Church services, worship styles, church-led activities, church dinners, and even women’s ministries take on the distinct traditions within a congregation; these contribute to the blessings of being an American Baptist. However, from the vantage point of our familiar church pew, we may rarely see or experience the beautiful cultures and traditions happening in American Baptist churches across the U.S. and Puerto Rico.

When your church’s AB Women’s Ministries group or circle meets, you might be surprised to learn that ABWM groups in other cities or states aren’t just like yours. The ABWM group in the next city may be praying in their first language brought with them as immigrants or refugees to this country. There’s an ABWM over in the next state that may accommodate as many toddlers as women because their congregation has plenty of young adults but is sparse on the grandparent ages. The Euro-American church across town may have monthly ABWM meetings in the church parlor, and the African-American church women in the next region are organizing their next supper fundraiser to support the church’s wider ministry.

Our American Baptist denomination is among the most diverse Protestant denominations in the U.S. in terms of race, ethnicity, culture, class, and theology. That’s a gift from God, and the stewardship of that good gift is entrusted to each of us and all of us. American Baptist Women’s Ministries, just like our wider denominational family, is greater when we can learn to appreciate and respect every individual for her spiritual gifts, her perspectives, and her service to God. Offering one another the space and encouragement to serve God according to her spiritual gifts and in her own way is a beautiful thing.
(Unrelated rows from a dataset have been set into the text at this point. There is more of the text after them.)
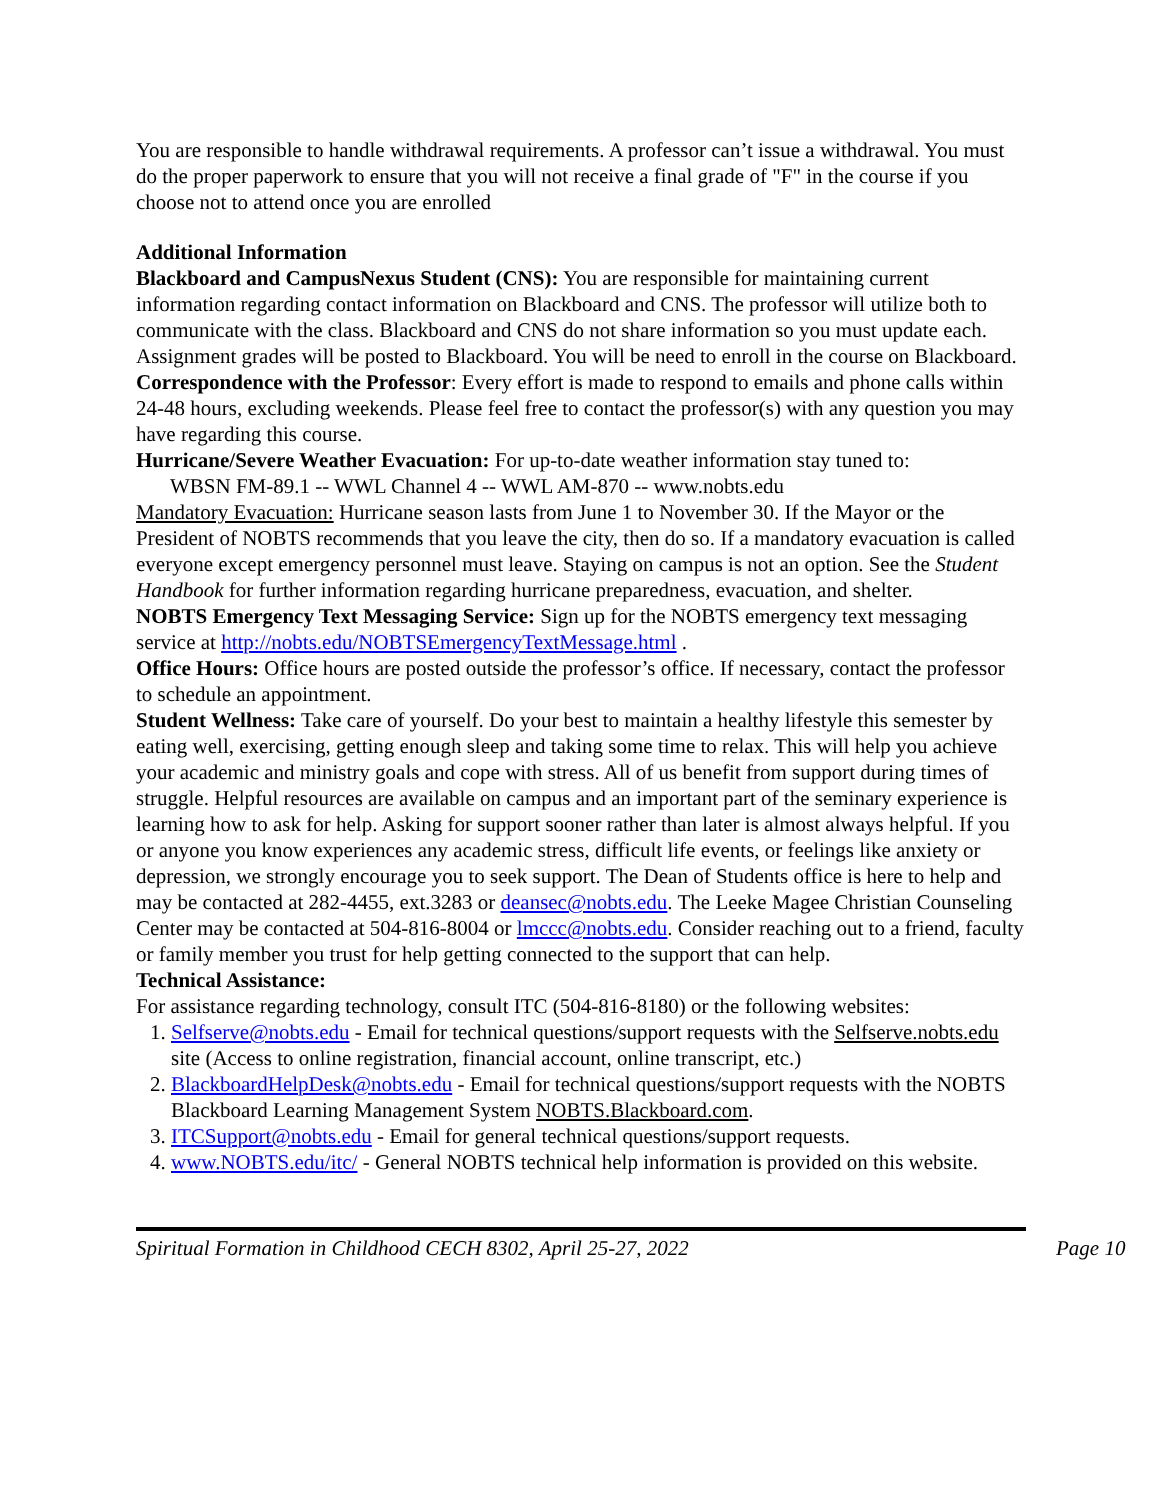You are responsible to handle withdrawal requirements. A professor can’t issue a withdrawal. You must do the proper paperwork to ensure that you will not receive a final grade of "F" in the course if you choose not to attend once you are enrolled
Additional Information
Blackboard and CampusNexus Student (CNS): You are responsible for maintaining current information regarding contact information on Blackboard and CNS. The professor will utilize both to communicate with the class. Blackboard and CNS do not share information so you must update each. Assignment grades will be posted to Blackboard. You will be need to enroll in the course on Blackboard.
Correspondence with the Professor: Every effort is made to respond to emails and phone calls within 24-48 hours, excluding weekends. Please feel free to contact the professor(s) with any question you may have regarding this course.
Hurricane/Severe Weather Evacuation: For up-to-date weather information stay tuned to:
WBSN FM-89.1 -- WWL Channel 4 -- WWL AM-870 -- www.nobts.edu
Mandatory Evacuation: Hurricane season lasts from June 1 to November 30. If the Mayor or the President of NOBTS recommends that you leave the city, then do so. If a mandatory evacuation is called everyone except emergency personnel must leave. Staying on campus is not an option. See the Student Handbook for further information regarding hurricane preparedness, evacuation, and shelter.
NOBTS Emergency Text Messaging Service: Sign up for the NOBTS emergency text messaging service at http://nobts.edu/NOBTSEmergencyTextMessage.html .
Office Hours: Office hours are posted outside the professor’s office. If necessary, contact the professor to schedule an appointment.
Student Wellness: Take care of yourself. Do your best to maintain a healthy lifestyle this semester by eating well, exercising, getting enough sleep and taking some time to relax. This will help you achieve your academic and ministry goals and cope with stress. All of us benefit from support during times of struggle. Helpful resources are available on campus and an important part of the seminary experience is learning how to ask for help. Asking for support sooner rather than later is almost always helpful. If you or anyone you know experiences any academic stress, difficult life events, or feelings like anxiety or depression, we strongly encourage you to seek support. The Dean of Students office is here to help and may be contacted at 282-4455, ext.3283 or deansec@nobts.edu. The Leeke Magee Christian Counseling Center may be contacted at 504-816-8004 or lmccc@nobts.edu. Consider reaching out to a friend, faculty or family member you trust for help getting connected to the support that can help.
Technical Assistance:
For assistance regarding technology, consult ITC (504-816-8180) or the following websites:
1. Selfserve@nobts.edu - Email for technical questions/support requests with the Selfserve.nobts.edu site (Access to online registration, financial account, online transcript, etc.)
2. BlackboardHelpDesk@nobts.edu - Email for technical questions/support requests with the NOBTS Blackboard Learning Management System NOBTS.Blackboard.com.
3. ITCSupport@nobts.edu - Email for general technical questions/support requests.
4. www.NOBTS.edu/itc/ - General NOBTS technical help information is provided on this website.
Spiritual Formation in Childhood CECH 8302, April 25-27, 2022 Page 10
Diversity indeed resides in your church’s women’s ministry group, whether or not it’s visible at first glance. In order to lead amidst our diversity, we can learn how to navigate through our differences. Developing cultural competency is a skill that can be taught and learned and practiced. Every group can learn how to make good decisions together amid differences, similarities, and related tensions. It begins from the inside out.

Becoming Beloved Community is God’s intentional desire. God created the differences within us as a faith community. American Baptist Women’s Ministries invites you to lead and share and learn how to be Beloved Community. Practical information, how-to’s, and resources for learning will be ready for you to access in July 2017 at www.abwministries.org.

Virginia Holmstrom is executive director of American Baptist Women’s Ministries.